Task
From the first line to the last, copy the data exactly and drop the pictures.

Stored data
##############################

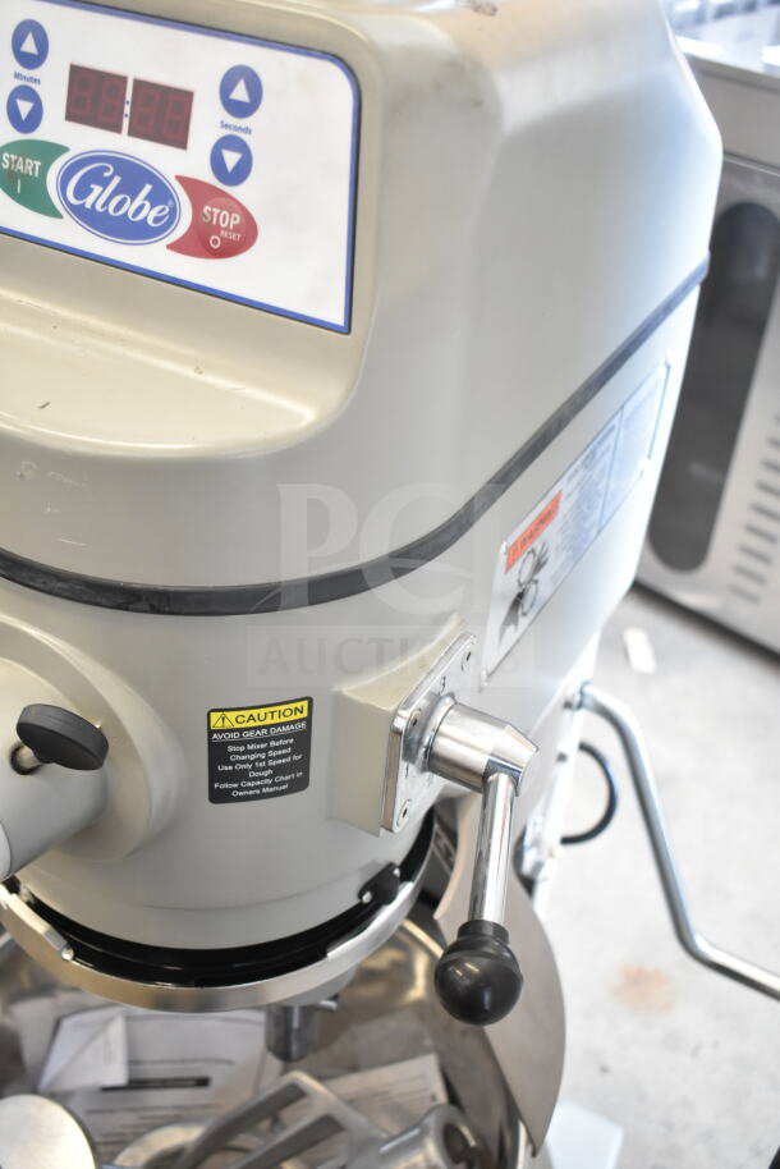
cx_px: 390
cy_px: 584
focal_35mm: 39
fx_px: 1266
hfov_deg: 34.2
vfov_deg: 49.5
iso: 1600
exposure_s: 1/50
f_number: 4
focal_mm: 26
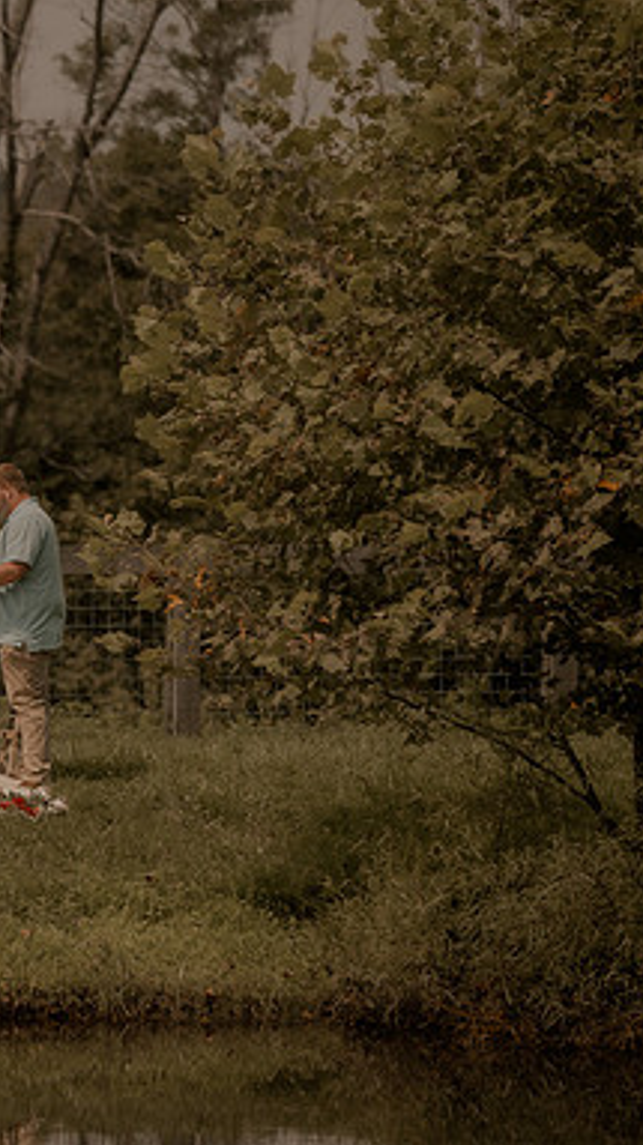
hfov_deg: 4.7
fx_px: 7802
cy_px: 583
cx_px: -121
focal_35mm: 257
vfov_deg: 8.4
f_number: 2.8
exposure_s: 1/1600
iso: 125
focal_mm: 155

##############################

Result of this task
cx_px: 390
cy_px: 584
focal_35mm: 39
fx_px: 1266
hfov_deg: 34.2
vfov_deg: 49.5
iso: 1600
exposure_s: 1/50
f_number: 4
focal_mm: 26
hfov_deg: 4.7
fx_px: 7802
cy_px: 583
cx_px: -121
focal_35mm: 257
vfov_deg: 8.4
f_number: 2.8
exposure_s: 1/1600
iso: 125
focal_mm: 155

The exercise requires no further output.